Stay safe, yes, but don't give up this part of yourself. I sure wouldn't!

- Amy

Tina B.
07-23-2013, 11:28 PM
Sorry day two, not much you can do, you will be outed, it happens to any guy in a dress it's hard to pass 100%, 100% of the time.
Day one, after the surprise attract, a right hook to the jaw is something even a crazy person will understand and remember, you have a right of self defense.
In Florida, you could have shot her!

Loni
07-24-2013, 12:38 AM
i say just keep being you and not to worry a out the less than peoples out there.

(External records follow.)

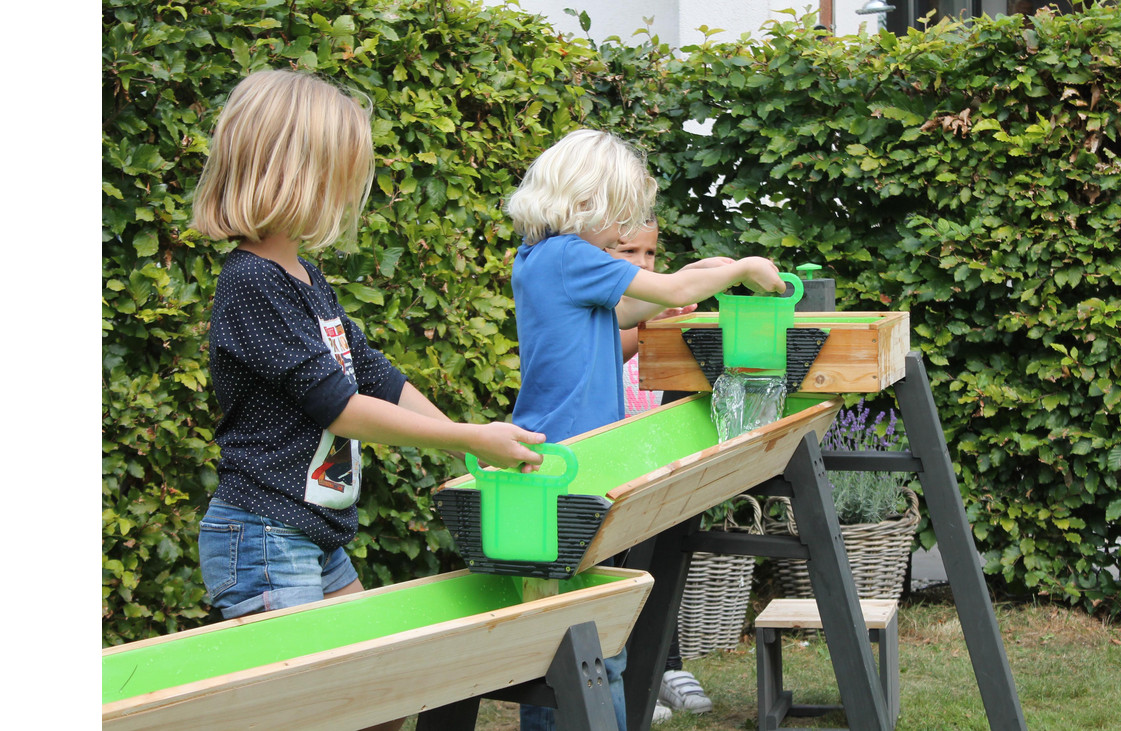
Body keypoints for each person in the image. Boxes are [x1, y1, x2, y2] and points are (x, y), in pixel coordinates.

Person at [191, 69, 544, 731]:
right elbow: (340, 405)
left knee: (379, 699)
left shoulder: (302, 276)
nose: (347, 194)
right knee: (311, 711)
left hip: (312, 536)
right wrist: (468, 438)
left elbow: (372, 374)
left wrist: (471, 447)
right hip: (266, 534)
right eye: (339, 174)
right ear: (293, 173)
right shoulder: (251, 283)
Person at [507, 128, 784, 731]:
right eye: (619, 217)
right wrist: (742, 269)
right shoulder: (571, 254)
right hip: (574, 467)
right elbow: (670, 290)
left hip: (545, 461)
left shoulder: (538, 258)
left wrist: (693, 276)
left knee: (558, 630)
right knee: (589, 640)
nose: (624, 232)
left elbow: (629, 308)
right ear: (589, 203)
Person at [608, 220, 719, 723]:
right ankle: (633, 678)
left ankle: (663, 666)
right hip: (614, 461)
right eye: (628, 250)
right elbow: (614, 345)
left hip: (652, 455)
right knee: (621, 569)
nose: (642, 263)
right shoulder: (600, 305)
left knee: (658, 561)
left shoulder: (646, 302)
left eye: (650, 252)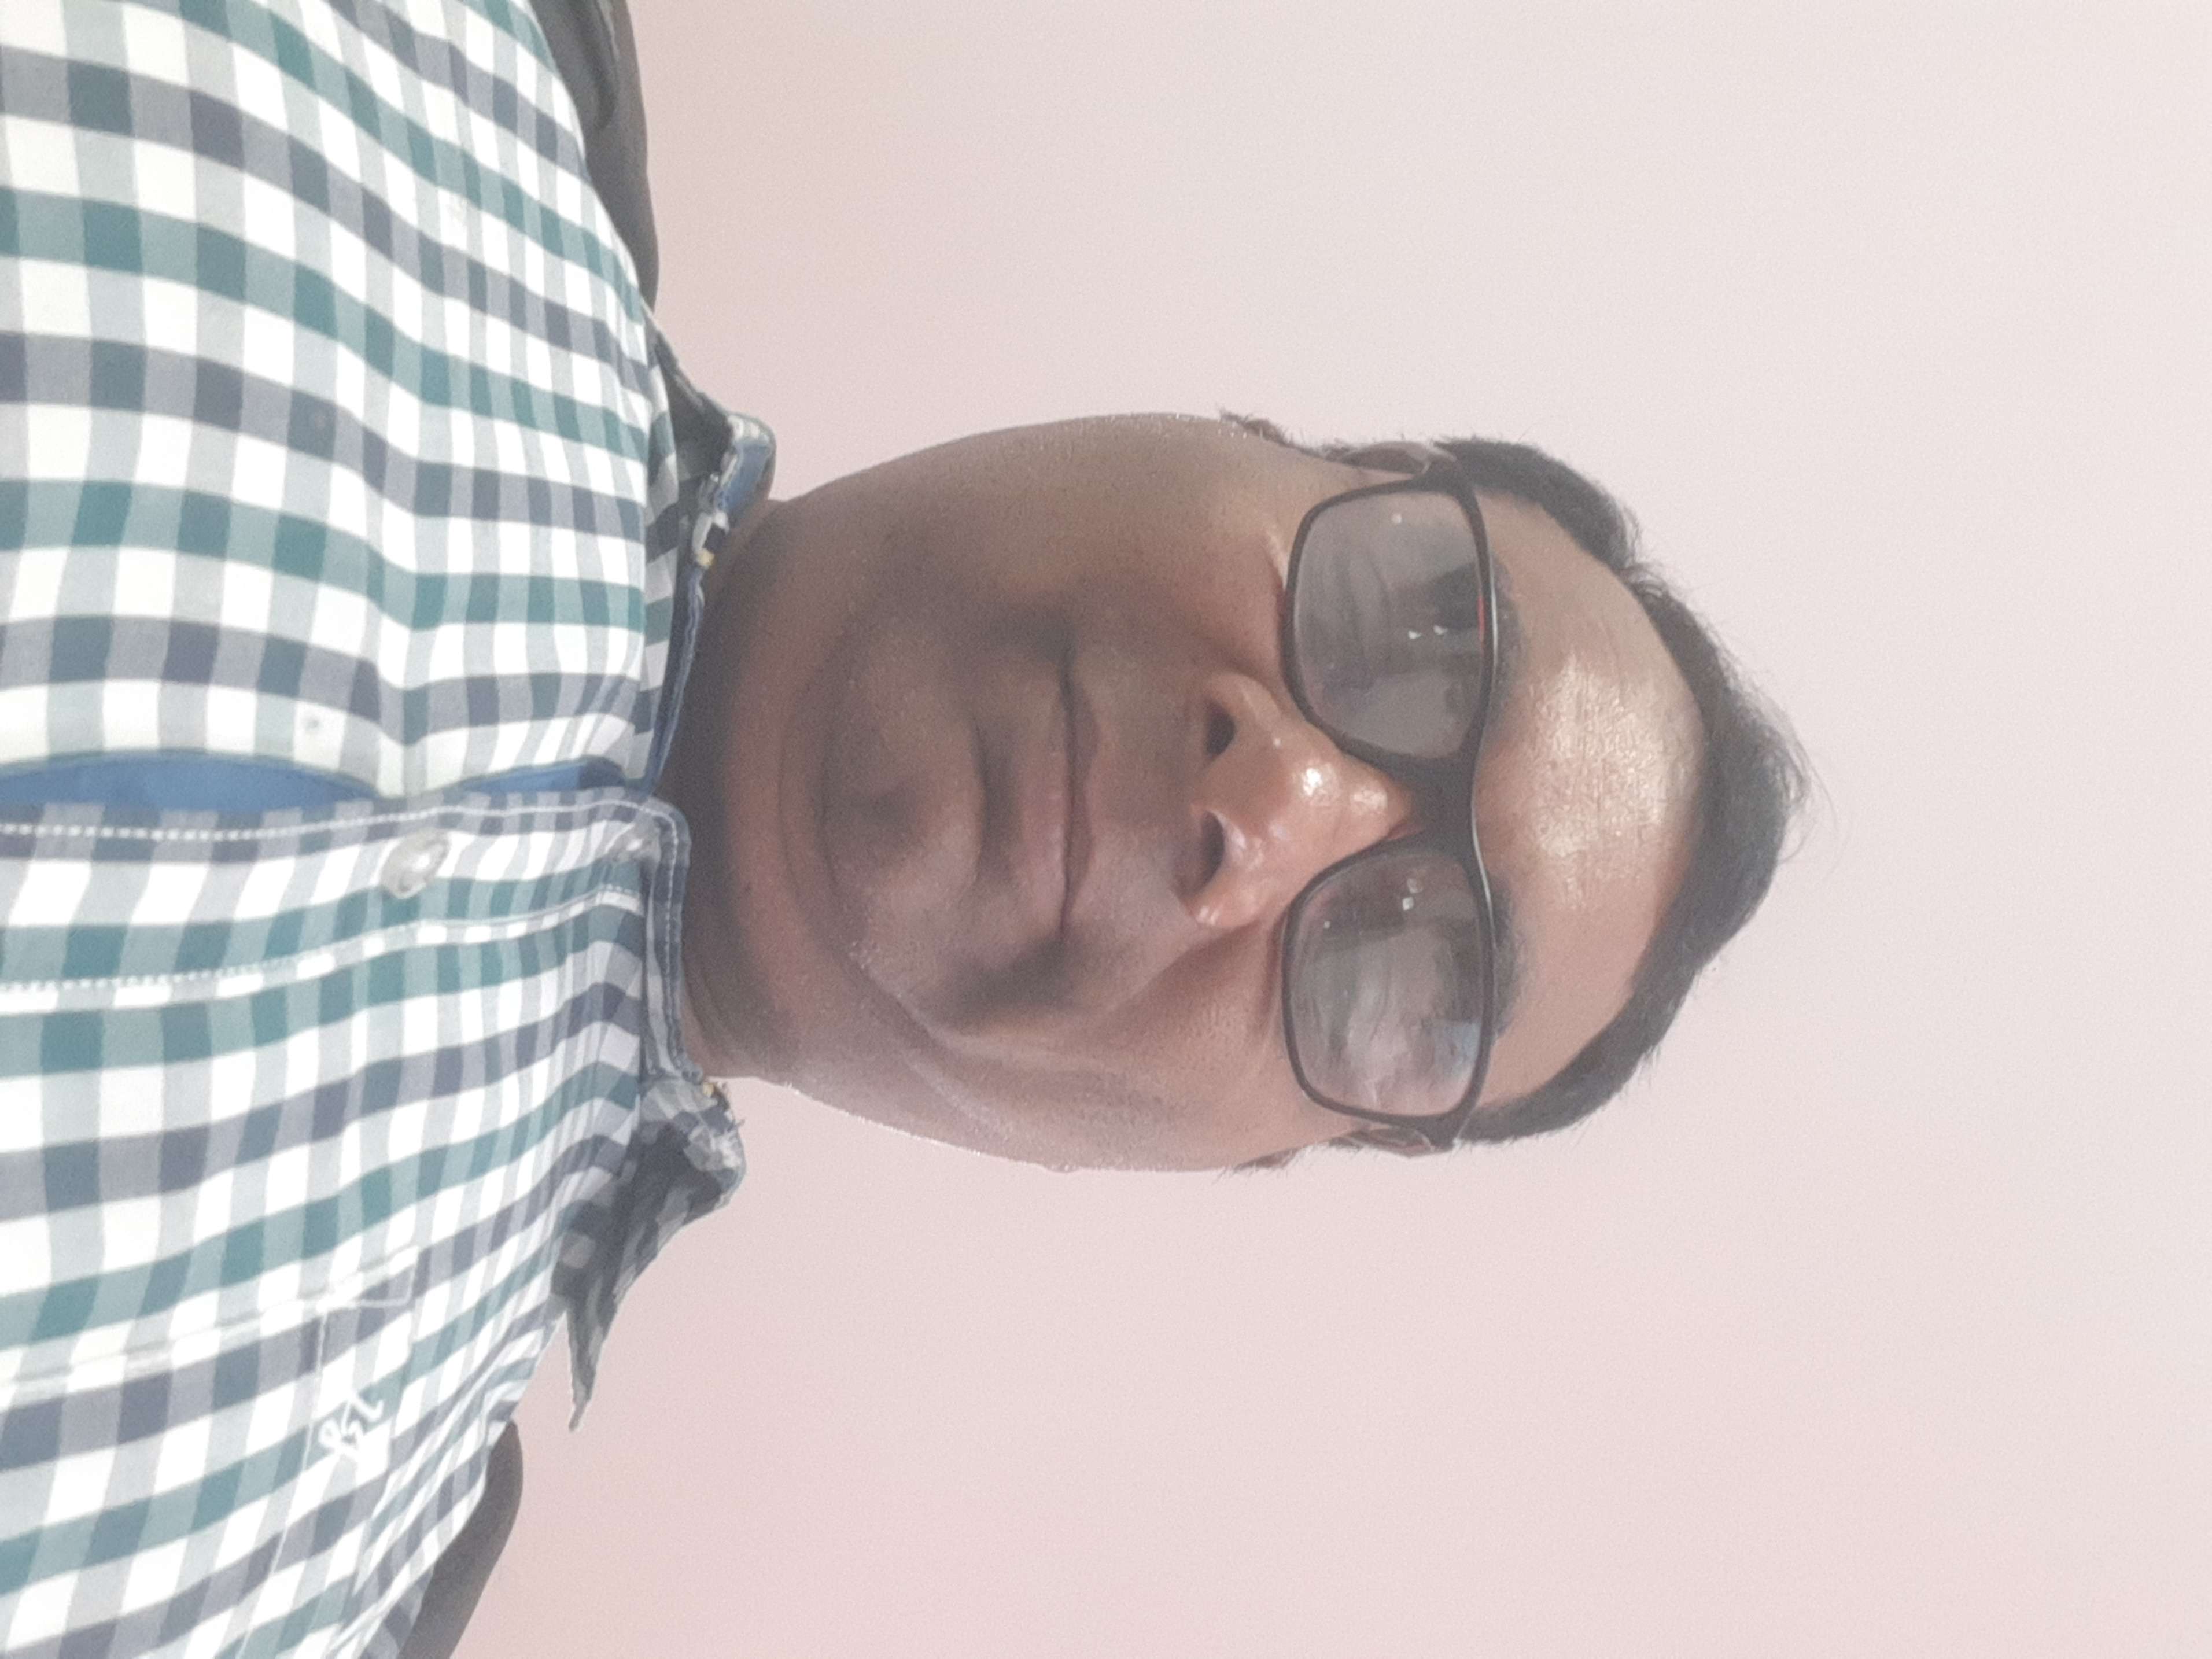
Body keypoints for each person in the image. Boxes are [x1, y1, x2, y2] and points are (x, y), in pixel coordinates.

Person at [0, 1, 1802, 1656]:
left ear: (1251, 1153)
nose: (1267, 801)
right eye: (1410, 627)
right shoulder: (469, 41)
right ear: (1264, 438)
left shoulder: (343, 1590)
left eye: (1410, 979)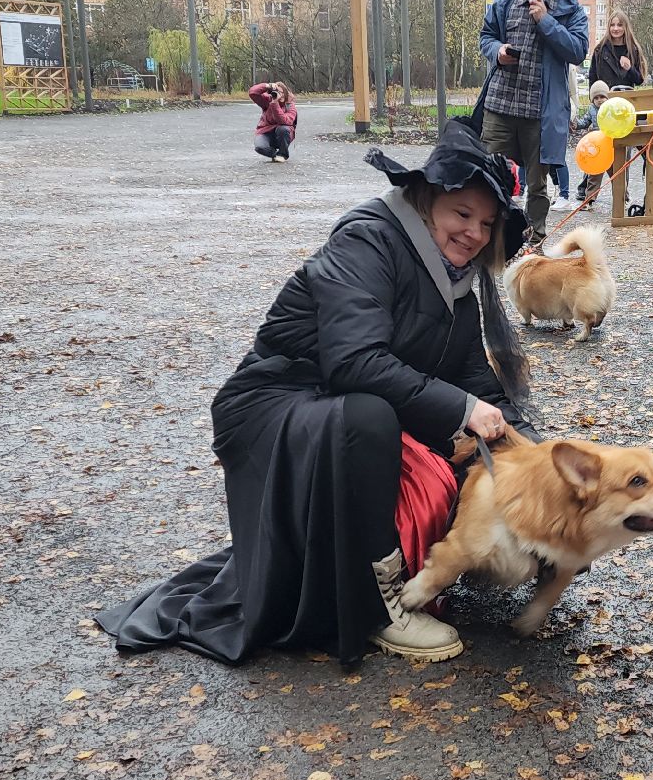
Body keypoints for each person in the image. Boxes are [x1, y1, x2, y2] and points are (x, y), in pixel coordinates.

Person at [98, 121, 538, 666]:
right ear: (427, 199)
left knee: (452, 435)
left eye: (486, 223)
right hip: (276, 402)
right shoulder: (368, 240)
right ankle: (380, 606)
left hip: (342, 402)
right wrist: (464, 409)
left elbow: (473, 372)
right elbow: (354, 360)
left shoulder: (459, 280)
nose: (473, 233)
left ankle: (431, 564)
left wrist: (534, 459)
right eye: (462, 214)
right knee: (377, 418)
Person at [478, 0, 589, 241]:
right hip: (500, 105)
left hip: (540, 113)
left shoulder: (570, 8)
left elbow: (578, 50)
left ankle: (535, 241)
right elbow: (485, 36)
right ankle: (491, 238)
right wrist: (498, 51)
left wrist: (545, 21)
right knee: (490, 176)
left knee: (538, 185)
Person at [588, 13, 645, 91]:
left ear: (625, 27)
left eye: (620, 25)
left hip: (626, 99)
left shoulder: (633, 50)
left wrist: (630, 68)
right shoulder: (599, 50)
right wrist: (595, 98)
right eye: (612, 25)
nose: (615, 28)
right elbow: (592, 78)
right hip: (606, 99)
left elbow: (639, 80)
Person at [250, 80, 297, 161]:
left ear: (285, 93)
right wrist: (268, 86)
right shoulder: (267, 101)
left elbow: (284, 121)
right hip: (266, 132)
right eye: (276, 92)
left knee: (283, 129)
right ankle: (275, 155)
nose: (279, 95)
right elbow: (252, 93)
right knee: (259, 147)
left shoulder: (290, 105)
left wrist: (275, 104)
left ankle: (283, 154)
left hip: (283, 134)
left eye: (281, 92)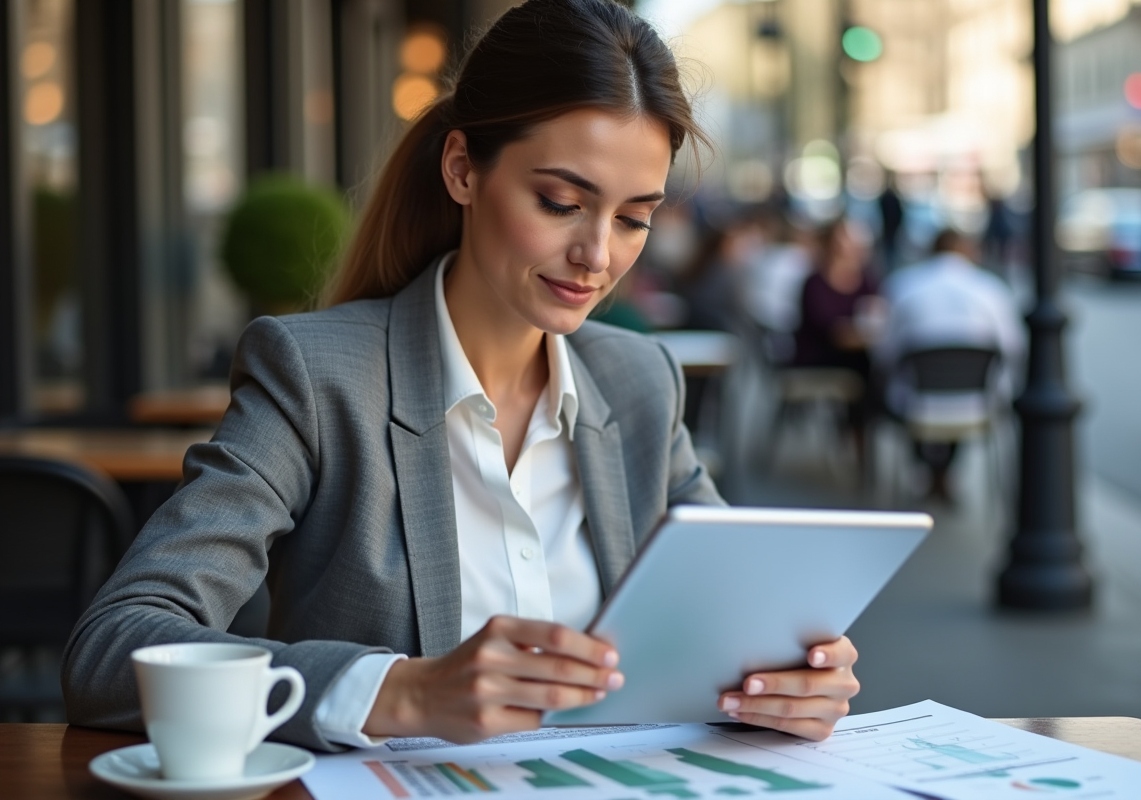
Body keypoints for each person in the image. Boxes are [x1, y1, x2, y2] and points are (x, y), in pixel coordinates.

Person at [62, 0, 859, 753]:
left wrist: (787, 680)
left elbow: (733, 622)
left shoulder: (640, 380)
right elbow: (114, 646)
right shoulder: (319, 377)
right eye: (560, 202)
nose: (598, 255)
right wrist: (404, 692)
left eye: (633, 218)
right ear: (462, 170)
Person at [875, 229, 1025, 501]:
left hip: (916, 402)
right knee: (957, 392)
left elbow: (885, 351)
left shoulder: (903, 284)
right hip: (975, 402)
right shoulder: (990, 288)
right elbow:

you are with in your rights and not even the call of a whack-o's of "he tried to rape me" will hold air, water, sand, etc. remember there are tons of videos cams out there.
just be like any other lady out there and be safe.

.

Michaella
07-24-2013, 09:03 AM
Thank you for the support and encouragement everyone. Much to think about.

Michaella

MysticLady
07-24-2013, 11:51 AM
So now I have to wonder if I should ever go out dressed again. And that changes everything.
Thank you for listening.
Michaella

Hi Michaella, I read your story and you know what they say, it comes in 3's. The woman was a freak in my book, and the guy, well, he's a man w/ insecurities. He needed to let the world know that he was secure by shouting out his thoughts. I would have gone up too him and shaked his hand and told him everything's ok, not to worry about it. There are some that need to be thought a lesson though, that's why you always need to be in Ninja mode, presenting calm but your army is ready.
I remember my first time out, there was this punk and his 3 buddies walking toward me in the parking lot of the club I went too. As they were approaching, I was readying myself to have me some Ass kickin time. The punk pointed at me and told me I was ***king gorgeous. Didn't really phase me since I was psyched out on dropping them. Then, later I pondered the situation. I applauded his courage in saying what he felt instead of feeling peer pressured by his buddies. I later realized that being a young man, it would be difficult to have the balls to say what he felt and not worrying about what his buddies thought. I believe he is on his way into becoming an Honorable Man, in my Book.